A solid boot to the frame rattled the whole bunk and kicked my brain from dead asleep to awake in half a second. Trig stood over me in the dark, already dressed, carrying a flashlight and a burlap sack in his hand.

“Get up. All hands on deck.”

“What time is it?” I croaked, sitting upright.

“Time to move. Jackalopes and wolfagators have been spotted.”

Around the bunkhouse, men pulled on boots and grabbed jackets, hurried and urgent. I didn’t need to be told twice. Jake was already at the door, with two other guys behind him. I got my boots on without a clue what we were in for.

Outside the bunkhouse the cold hit like a wall, the yard lit only by the headlamps the guys had already clicked on. Four ATVs idled at the edge of the equipment path. Trig organized people with the quiet authority of a man who’d run this kind of operation before.

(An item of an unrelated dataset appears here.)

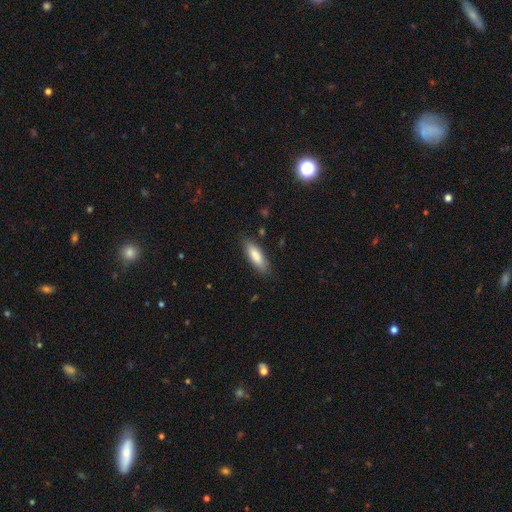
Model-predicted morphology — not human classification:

“Carter, you’re with Jake and Pete. Stay tight when we hit the treeline.” He pointed at the woods at the far edge of the property, a dark mass against the darker sky. “They’ll be nesting at the edge. We move in, flush them out, bag what we can before they scatter.”

I climbed in beside Jake. “What exactly are we hunting?”

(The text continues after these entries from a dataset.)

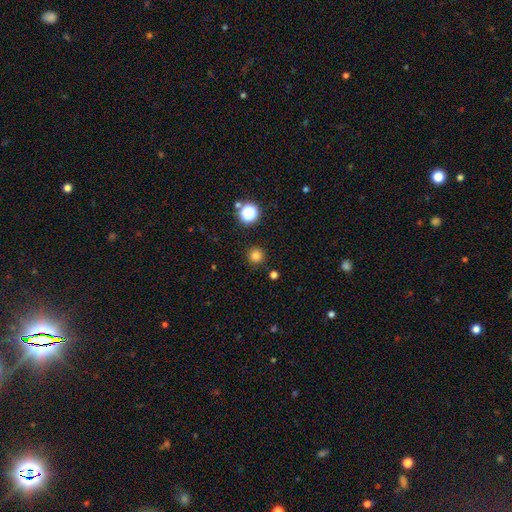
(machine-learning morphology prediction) Smooth or featured?
  - smooth: 80% *
  - star or artifact: 16%
  - featured or disk: 4%
How rounded?
  - round: 96% *
  - in between: 3%
  - cigar-shaped: 1%
Merging?
  - none: 91% *
  - minor disturbance: 5%
  - major disturbance: 2%
  - merger: 2%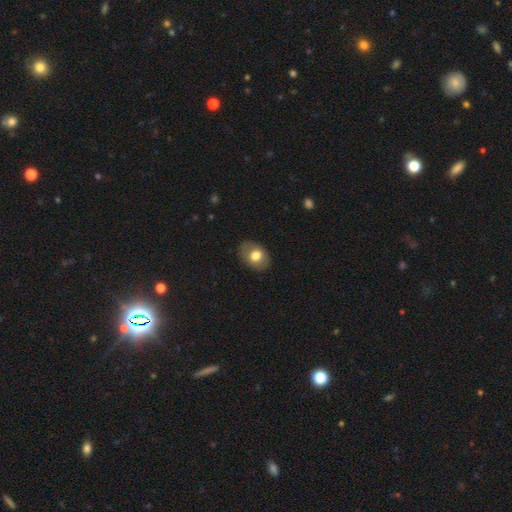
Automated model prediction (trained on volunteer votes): Smooth or featured? smooth (73%)
How rounded? in between (71%)
Merging? none (83%)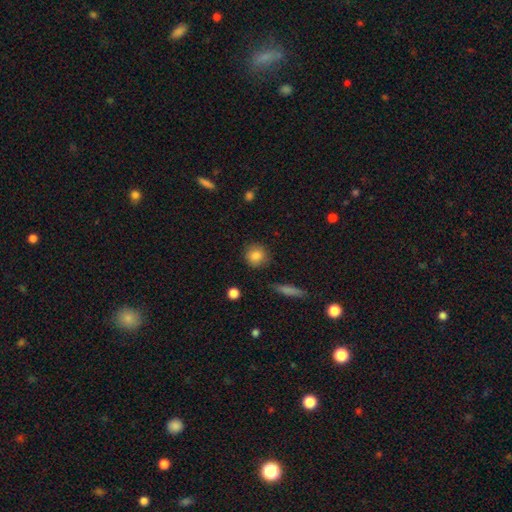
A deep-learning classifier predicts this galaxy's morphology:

“Jackalopes and wolfagators.” He said it like this was a fact of ranch life he’d been living with for years. “Nasty things. Get in with the livestock and they can do real damage.”

“What do they look like?”

“You’ll know when you see one.”

Pete, in the back seat, nodded with great seriousness, although I thought I heard him snort, too.

The ATVs moved out in a line, headlamps cutting through the dark.

In any other context—Manhattan, say, or the corporate lobby of any building I’d ever walked into—I would have known something was off.

But out here in the dead dark of a Montana night with four ATVs, men who all seemed to know exactly what they were doing, some animal part of my brain had decided this was real and was running accordingly.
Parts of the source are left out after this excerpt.